Task to complete ▸
Could you set down exactly the lines in the records below between the line holding "left shoulder: (553, 412)" and the line holding "right elbow: (452, 497)", inclusive?

Stored entries:
§ §

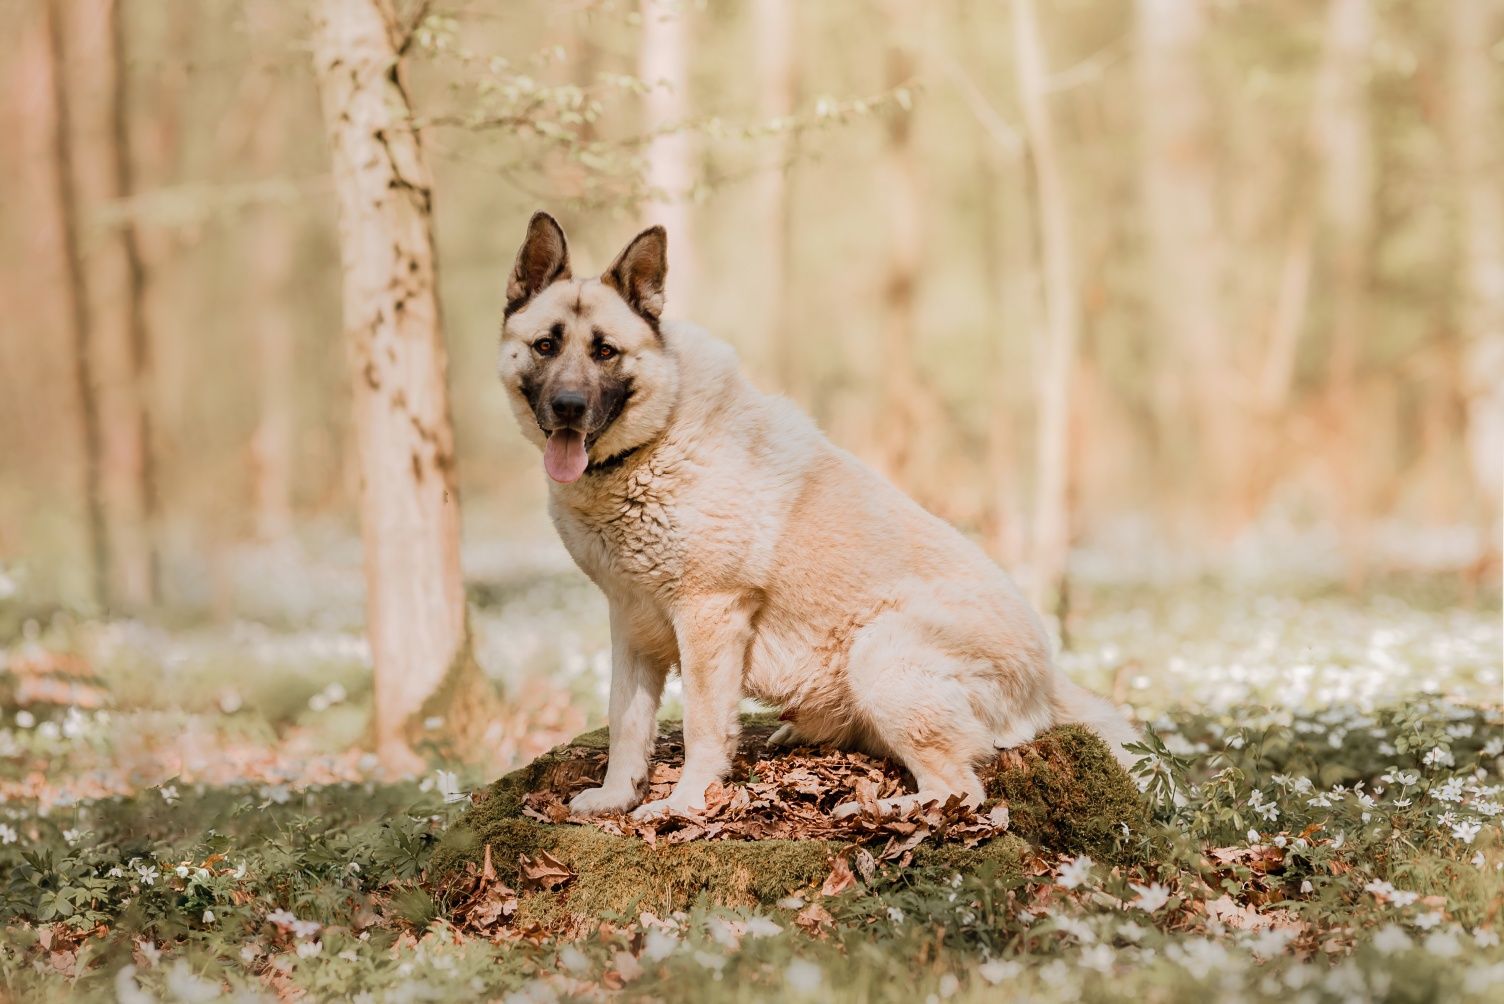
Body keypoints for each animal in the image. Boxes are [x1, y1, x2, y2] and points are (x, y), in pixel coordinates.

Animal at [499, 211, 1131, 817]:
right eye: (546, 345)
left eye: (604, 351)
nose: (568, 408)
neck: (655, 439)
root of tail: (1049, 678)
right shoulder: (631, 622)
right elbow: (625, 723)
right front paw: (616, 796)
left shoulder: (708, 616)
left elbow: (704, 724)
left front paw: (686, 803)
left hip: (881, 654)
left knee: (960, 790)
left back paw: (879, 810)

§ §

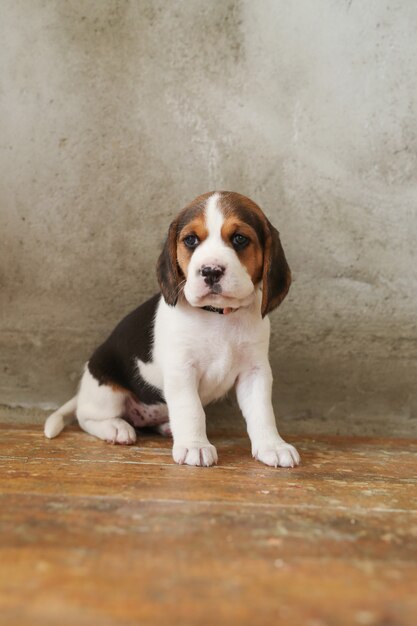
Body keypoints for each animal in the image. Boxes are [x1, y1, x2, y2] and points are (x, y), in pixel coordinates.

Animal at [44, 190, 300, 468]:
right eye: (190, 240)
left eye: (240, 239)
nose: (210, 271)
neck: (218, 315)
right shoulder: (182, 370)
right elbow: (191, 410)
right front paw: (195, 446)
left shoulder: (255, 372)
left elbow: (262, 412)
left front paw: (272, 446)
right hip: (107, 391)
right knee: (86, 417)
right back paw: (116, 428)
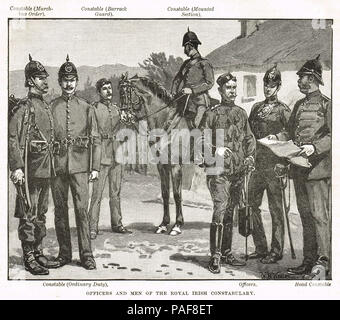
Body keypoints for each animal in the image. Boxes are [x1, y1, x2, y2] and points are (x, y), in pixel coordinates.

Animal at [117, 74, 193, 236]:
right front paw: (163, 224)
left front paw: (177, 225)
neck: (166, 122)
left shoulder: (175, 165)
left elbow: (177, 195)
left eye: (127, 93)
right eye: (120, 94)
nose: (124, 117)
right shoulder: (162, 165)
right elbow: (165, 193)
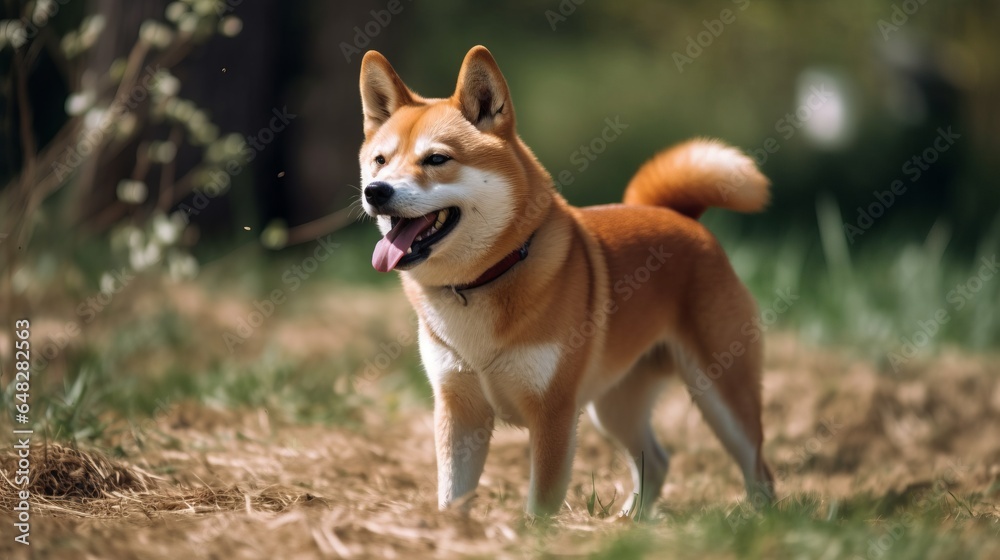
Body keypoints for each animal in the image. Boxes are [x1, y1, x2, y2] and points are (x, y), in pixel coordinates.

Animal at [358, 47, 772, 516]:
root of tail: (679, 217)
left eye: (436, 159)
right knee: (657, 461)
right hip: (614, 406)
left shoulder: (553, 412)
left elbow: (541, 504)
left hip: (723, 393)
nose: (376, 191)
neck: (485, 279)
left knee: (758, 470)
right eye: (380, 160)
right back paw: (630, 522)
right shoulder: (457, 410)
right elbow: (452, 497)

§ §

Exercise answer ▸
left shoulder: (553, 412)
left elbow: (541, 504)
left hip: (723, 393)
nose: (376, 191)
neck: (485, 279)
left knee: (758, 470)
right eye: (380, 160)
right back paw: (630, 522)
right shoulder: (457, 410)
right elbow: (452, 497)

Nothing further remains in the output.